◆ **What is required**: Reproduce every text line of the entries below word for word, and leave the pictures out of your answer.

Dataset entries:
===

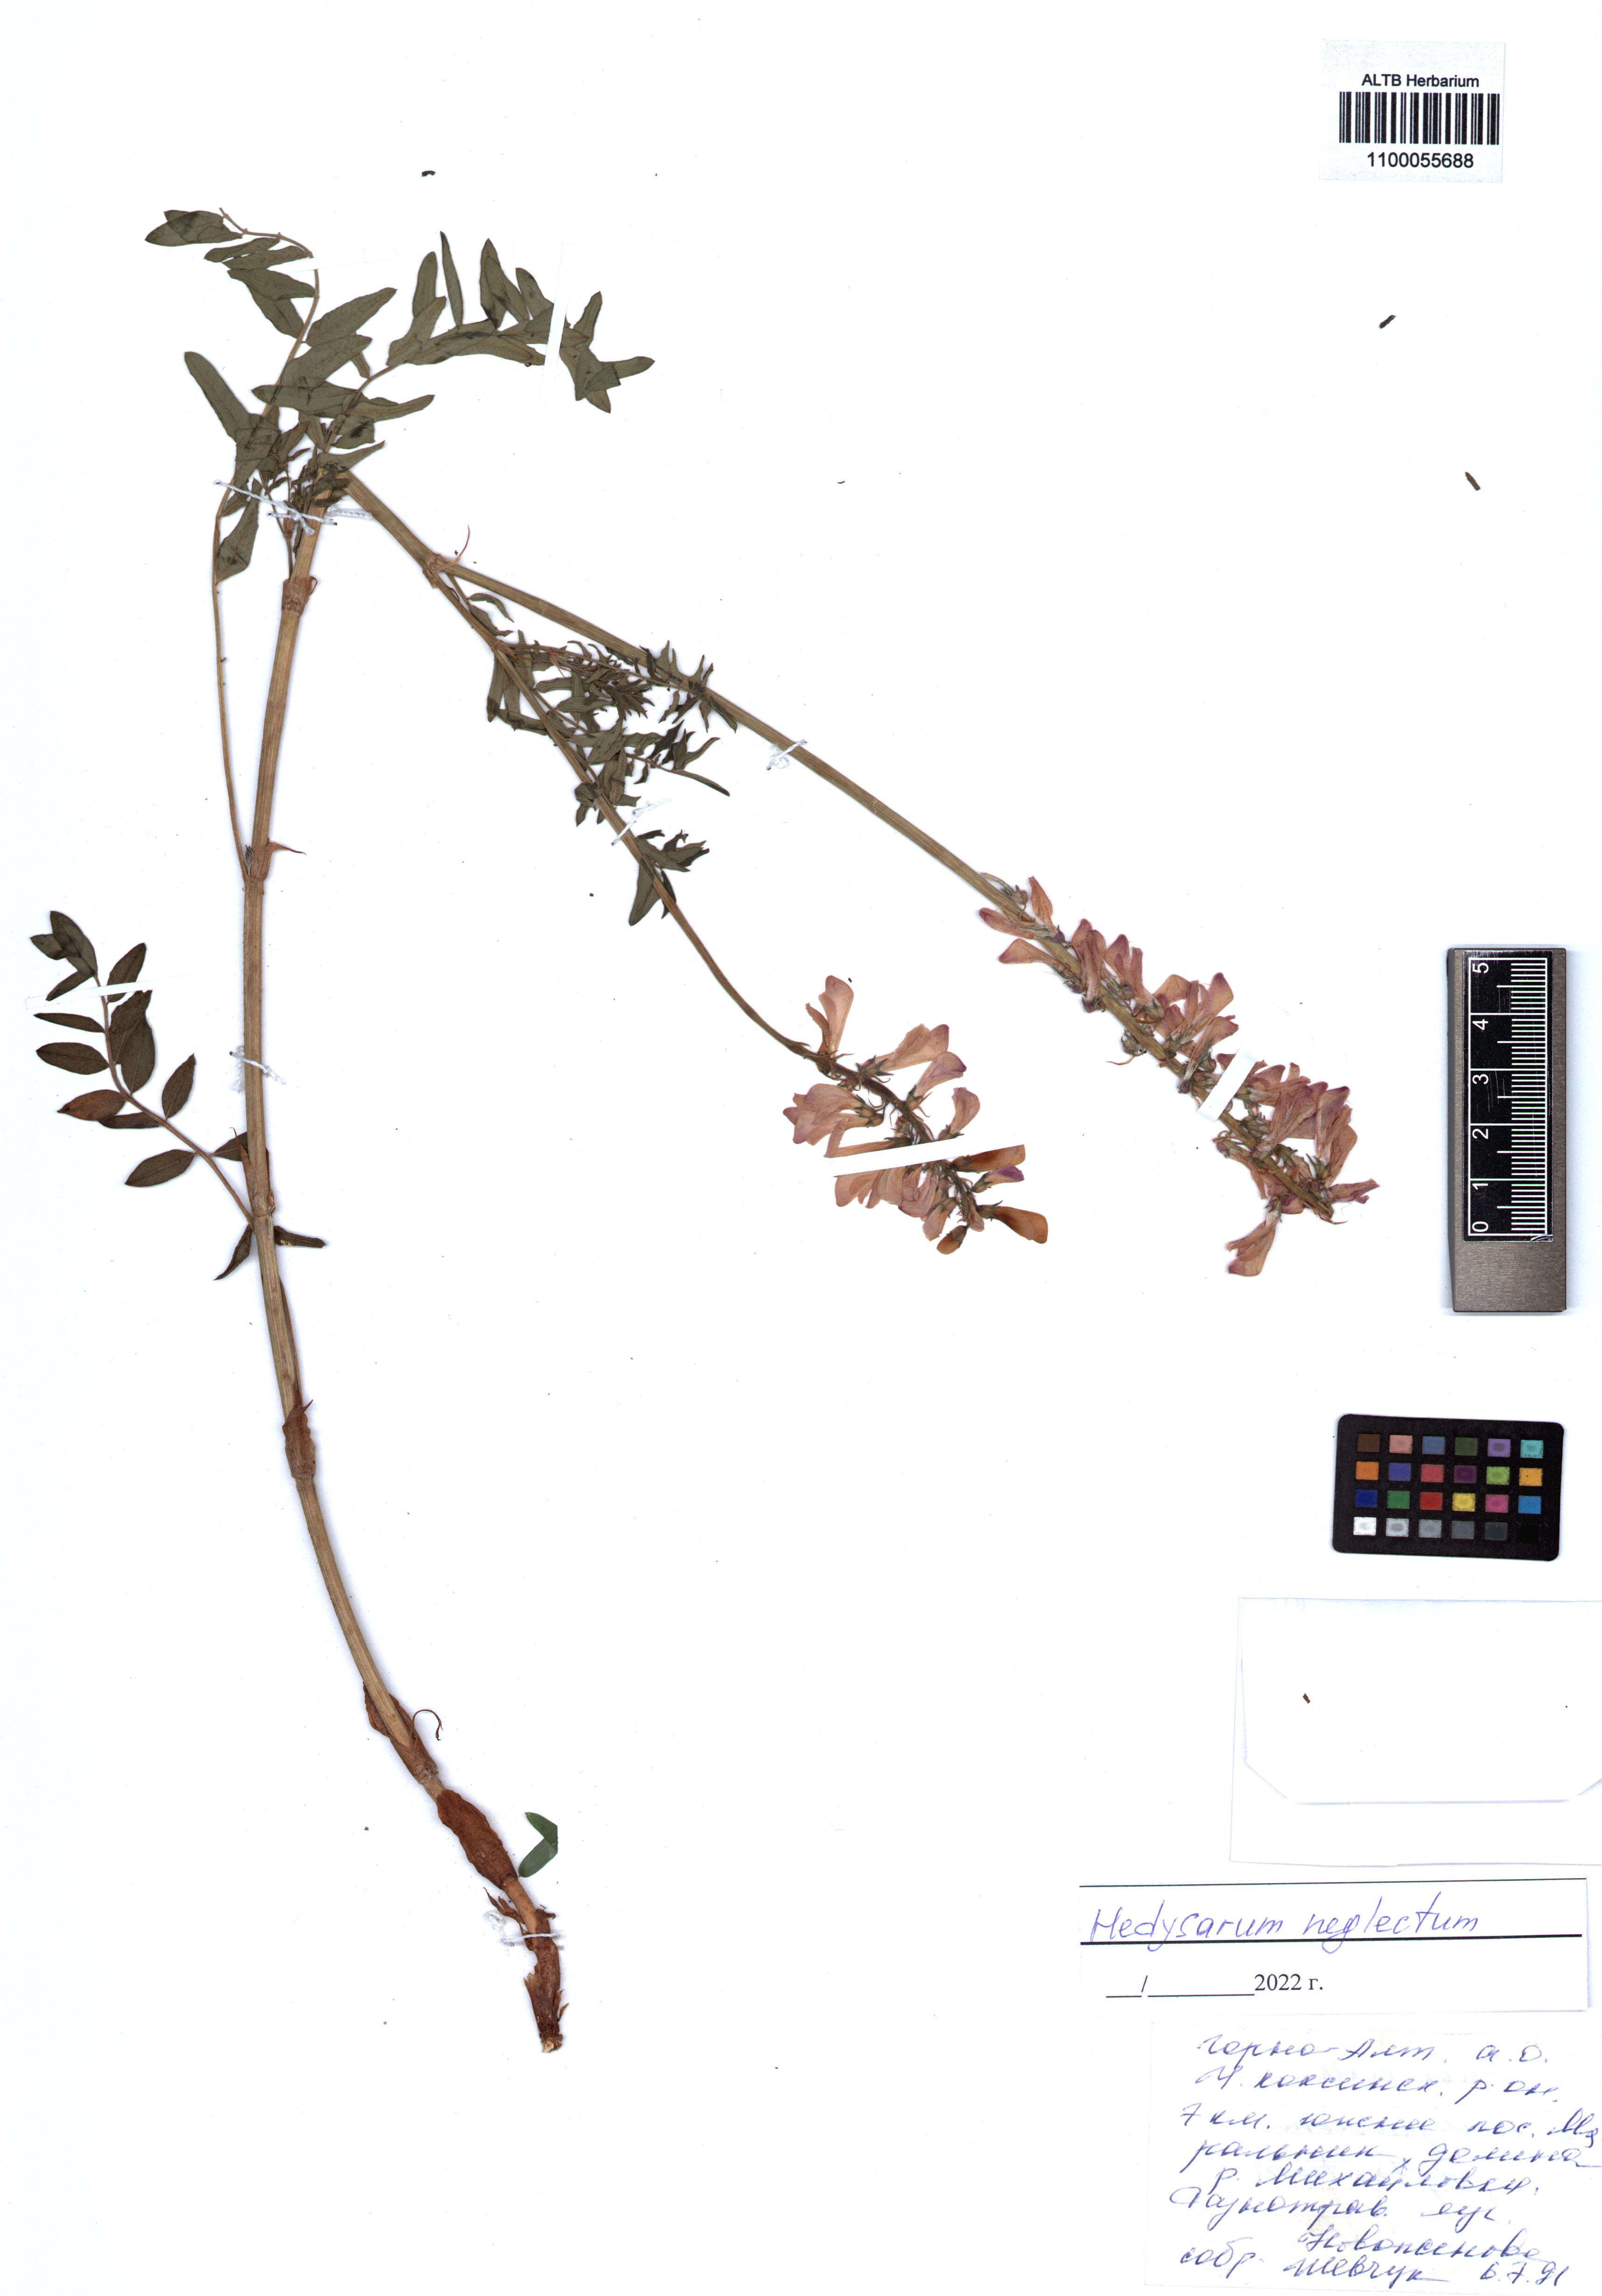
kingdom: Plantae
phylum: Tracheophyta
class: Magnoliopsida
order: Fabales
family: Fabaceae
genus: Hedysarum
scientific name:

===

◆ **Completed exercise**:
kingdom: Plantae
phylum: Tracheophyta
class: Magnoliopsida
order: Fabales
family: Fabaceae
genus: Hedysarum
scientific name:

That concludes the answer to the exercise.